| EXCERPTED RECORDS |
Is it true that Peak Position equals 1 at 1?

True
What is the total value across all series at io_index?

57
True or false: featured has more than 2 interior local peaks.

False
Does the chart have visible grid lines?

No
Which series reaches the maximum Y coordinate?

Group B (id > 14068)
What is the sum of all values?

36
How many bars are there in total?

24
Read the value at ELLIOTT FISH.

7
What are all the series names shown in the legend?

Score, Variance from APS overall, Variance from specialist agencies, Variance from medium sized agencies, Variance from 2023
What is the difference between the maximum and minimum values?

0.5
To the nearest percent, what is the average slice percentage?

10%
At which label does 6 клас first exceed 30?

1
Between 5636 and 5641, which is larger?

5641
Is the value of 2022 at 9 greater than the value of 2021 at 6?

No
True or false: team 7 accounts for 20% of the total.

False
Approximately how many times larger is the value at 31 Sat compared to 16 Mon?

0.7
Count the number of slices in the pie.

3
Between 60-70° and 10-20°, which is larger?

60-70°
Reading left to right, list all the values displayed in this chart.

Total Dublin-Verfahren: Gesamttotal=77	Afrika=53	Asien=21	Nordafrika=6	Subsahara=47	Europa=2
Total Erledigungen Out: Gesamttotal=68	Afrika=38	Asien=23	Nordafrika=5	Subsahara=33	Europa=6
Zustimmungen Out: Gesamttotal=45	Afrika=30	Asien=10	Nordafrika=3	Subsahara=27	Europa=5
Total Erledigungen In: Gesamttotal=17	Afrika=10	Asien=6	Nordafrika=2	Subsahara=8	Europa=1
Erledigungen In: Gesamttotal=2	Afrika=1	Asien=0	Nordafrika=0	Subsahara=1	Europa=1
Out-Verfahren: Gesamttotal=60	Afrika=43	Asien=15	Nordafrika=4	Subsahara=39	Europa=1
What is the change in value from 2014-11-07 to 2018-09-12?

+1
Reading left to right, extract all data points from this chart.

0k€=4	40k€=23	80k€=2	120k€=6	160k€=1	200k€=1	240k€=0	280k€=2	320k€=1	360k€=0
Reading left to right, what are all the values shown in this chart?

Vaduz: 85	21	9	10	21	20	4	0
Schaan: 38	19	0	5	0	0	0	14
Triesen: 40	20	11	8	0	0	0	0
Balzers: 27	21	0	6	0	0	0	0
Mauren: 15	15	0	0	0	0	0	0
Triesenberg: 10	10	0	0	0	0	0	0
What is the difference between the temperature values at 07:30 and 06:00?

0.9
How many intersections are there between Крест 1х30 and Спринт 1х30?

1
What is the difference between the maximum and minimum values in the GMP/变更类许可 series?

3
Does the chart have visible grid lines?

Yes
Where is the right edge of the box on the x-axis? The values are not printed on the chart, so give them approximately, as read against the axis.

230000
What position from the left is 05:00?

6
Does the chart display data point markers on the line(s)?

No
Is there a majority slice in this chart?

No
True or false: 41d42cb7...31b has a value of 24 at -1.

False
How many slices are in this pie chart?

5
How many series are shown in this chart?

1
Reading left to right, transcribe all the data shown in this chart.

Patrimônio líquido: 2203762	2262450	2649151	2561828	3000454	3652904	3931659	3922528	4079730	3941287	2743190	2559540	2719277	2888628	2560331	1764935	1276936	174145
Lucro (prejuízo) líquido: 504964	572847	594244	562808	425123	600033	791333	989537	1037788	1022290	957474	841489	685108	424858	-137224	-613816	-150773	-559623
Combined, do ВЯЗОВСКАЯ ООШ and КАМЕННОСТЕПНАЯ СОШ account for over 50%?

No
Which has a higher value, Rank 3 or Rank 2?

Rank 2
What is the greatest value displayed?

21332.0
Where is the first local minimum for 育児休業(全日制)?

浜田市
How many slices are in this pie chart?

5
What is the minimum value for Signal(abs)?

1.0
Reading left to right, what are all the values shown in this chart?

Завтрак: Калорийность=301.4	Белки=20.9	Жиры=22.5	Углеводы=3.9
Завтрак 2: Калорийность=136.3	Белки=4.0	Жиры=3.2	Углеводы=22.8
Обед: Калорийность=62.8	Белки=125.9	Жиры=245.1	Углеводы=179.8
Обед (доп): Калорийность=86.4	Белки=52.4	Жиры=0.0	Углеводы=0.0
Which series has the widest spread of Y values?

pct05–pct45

| AIM OF THE EXERCISE |
Reproduce all of the data above word for word, in the same order and with the same line breaks.

| TASK RESPONSE |
Is it true that Peak Position equals 1 at 1?

True
What is the total value across all series at io_index?

57
True or false: featured has more than 2 interior local peaks.

False
Does the chart have visible grid lines?

No
Which series reaches the maximum Y coordinate?

Group B (id > 14068)
What is the sum of all values?

36
How many bars are there in total?

24
Read the value at ELLIOTT FISH.

7
What are all the series names shown in the legend?

Score, Variance from APS overall, Variance from specialist agencies, Variance from medium sized agencies, Variance from 2023
What is the difference between the maximum and minimum values?

0.5
To the nearest percent, what is the average slice percentage?

10%
At which label does 6 клас first exceed 30?

1
Between 5636 and 5641, which is larger?

5641
Is the value of 2022 at 9 greater than the value of 2021 at 6?

No
True or false: team 7 accounts for 20% of the total.

False
Approximately how many times larger is the value at 31 Sat compared to 16 Mon?

0.7
Count the number of slices in the pie.

3
Between 60-70° and 10-20°, which is larger?

60-70°
Reading left to right, list all the values displayed in this chart.

Total Dublin-Verfahren: Gesamttotal=77	Afrika=53	Asien=21	Nordafrika=6	Subsahara=47	Europa=2
Total Erledigungen Out: Gesamttotal=68	Afrika=38	Asien=23	Nordafrika=5	Subsahara=33	Europa=6
Zustimmungen Out: Gesamttotal=45	Afrika=30	Asien=10	Nordafrika=3	Subsahara=27	Europa=5
Total Erledigungen In: Gesamttotal=17	Afrika=10	Asien=6	Nordafrika=2	Subsahara=8	Europa=1
Erledigungen In: Gesamttotal=2	Afrika=1	Asien=0	Nordafrika=0	Subsahara=1	Europa=1
Out-Verfahren: Gesamttotal=60	Afrika=43	Asien=15	Nordafrika=4	Subsahara=39	Europa=1
What is the change in value from 2014-11-07 to 2018-09-12?

+1
Reading left to right, extract all data points from this chart.

0k€=4	40k€=23	80k€=2	120k€=6	160k€=1	200k€=1	240k€=0	280k€=2	320k€=1	360k€=0
Reading left to right, what are all the values shown in this chart?

Vaduz: 85	21	9	10	21	20	4	0
Schaan: 38	19	0	5	0	0	0	14
Triesen: 40	20	11	8	0	0	0	0
Balzers: 27	21	0	6	0	0	0	0
Mauren: 15	15	0	0	0	0	0	0
Triesenberg: 10	10	0	0	0	0	0	0
What is the difference between the temperature values at 07:30 and 06:00?

0.9
How many intersections are there between Крест 1х30 and Спринт 1х30?

1
What is the difference between the maximum and minimum values in the GMP/变更类许可 series?

3
Does the chart have visible grid lines?

Yes
Where is the right edge of the box on the x-axis? The values are not printed on the chart, so give them approximately, as read against the axis.

230000
What position from the left is 05:00?

6
Does the chart display data point markers on the line(s)?

No
Is there a majority slice in this chart?

No
True or false: 41d42cb7...31b has a value of 24 at -1.

False
How many slices are in this pie chart?

5
How many series are shown in this chart?

1
Reading left to right, transcribe all the data shown in this chart.

Patrimônio líquido: 2203762	2262450	2649151	2561828	3000454	3652904	3931659	3922528	4079730	3941287	2743190	2559540	2719277	2888628	2560331	1764935	1276936	174145
Lucro (prejuízo) líquido: 504964	572847	594244	562808	425123	600033	791333	989537	1037788	1022290	957474	841489	685108	424858	-137224	-613816	-150773	-559623
Combined, do ВЯЗОВСКАЯ ООШ and КАМЕННОСТЕПНАЯ СОШ account for over 50%?

No
Which has a higher value, Rank 3 or Rank 2?

Rank 2
What is the greatest value displayed?

21332.0
Where is the first local minimum for 育児休業(全日制)?

浜田市
How many slices are in this pie chart?

5
What is the minimum value for Signal(abs)?

1.0
Reading left to right, what are all the values shown in this chart?

Завтрак: Калорийность=301.4	Белки=20.9	Жиры=22.5	Углеводы=3.9
Завтрак 2: Калорийность=136.3	Белки=4.0	Жиры=3.2	Углеводы=22.8
Обед: Калорийность=62.8	Белки=125.9	Жиры=245.1	Углеводы=179.8
Обед (доп): Калорийность=86.4	Белки=52.4	Жиры=0.0	Углеводы=0.0
Which series has the widest spread of Y values?

pct05–pct45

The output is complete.